SOURCE MATERIAL section start
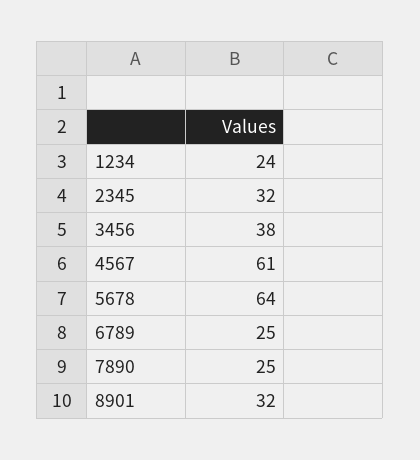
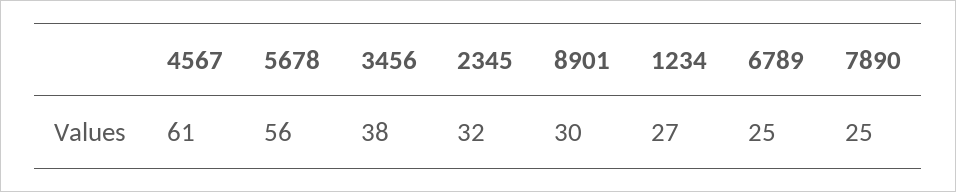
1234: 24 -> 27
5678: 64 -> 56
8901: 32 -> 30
SOURCE MATERIAL section end
SOURCE MATERIAL section start
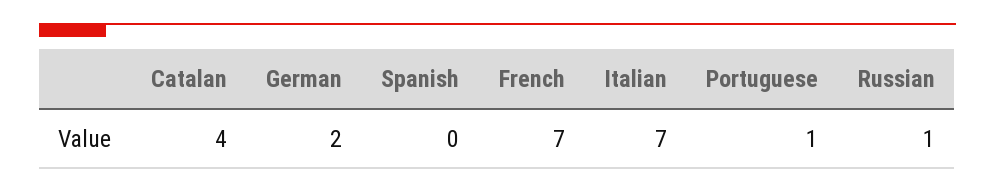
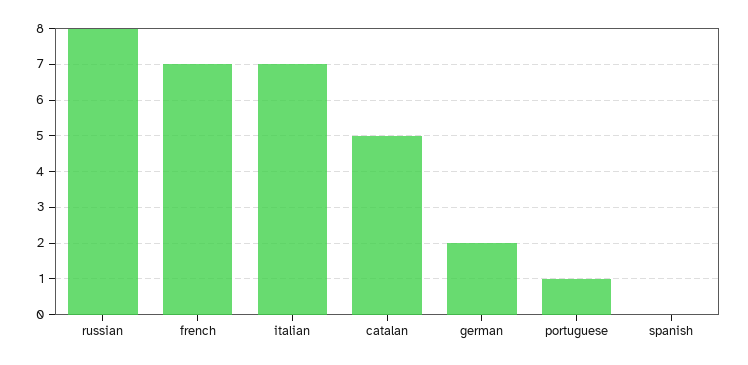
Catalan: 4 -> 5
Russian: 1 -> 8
SOURCE MATERIAL section end
SOURCE MATERIAL section start
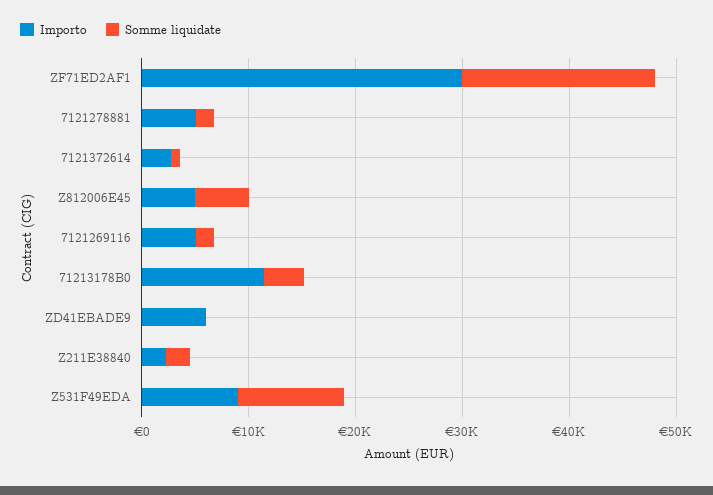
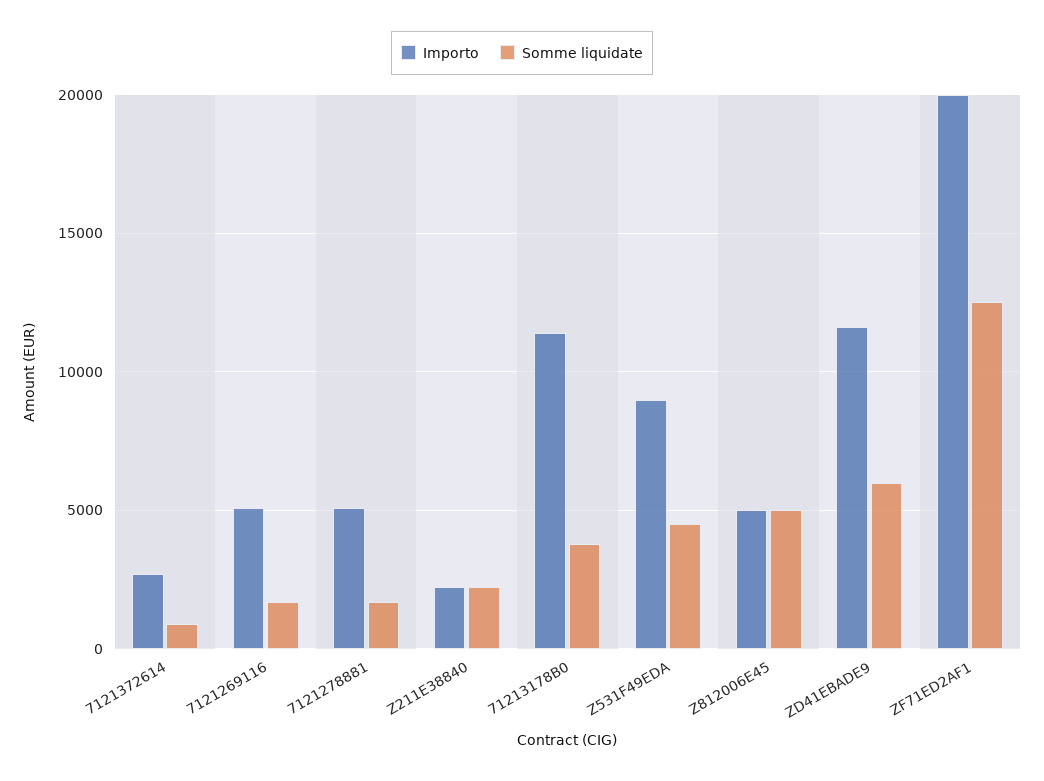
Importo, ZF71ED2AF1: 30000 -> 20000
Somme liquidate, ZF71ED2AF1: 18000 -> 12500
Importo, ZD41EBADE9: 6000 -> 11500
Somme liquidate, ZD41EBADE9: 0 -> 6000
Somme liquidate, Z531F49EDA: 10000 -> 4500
SOURCE MATERIAL section end
▶ _REQUIREMENT_:
For every line of the entries above that holds "liquidate", add one to a tally, and report only the final count.

▶ _RESPONSE TO THE TASK_:
3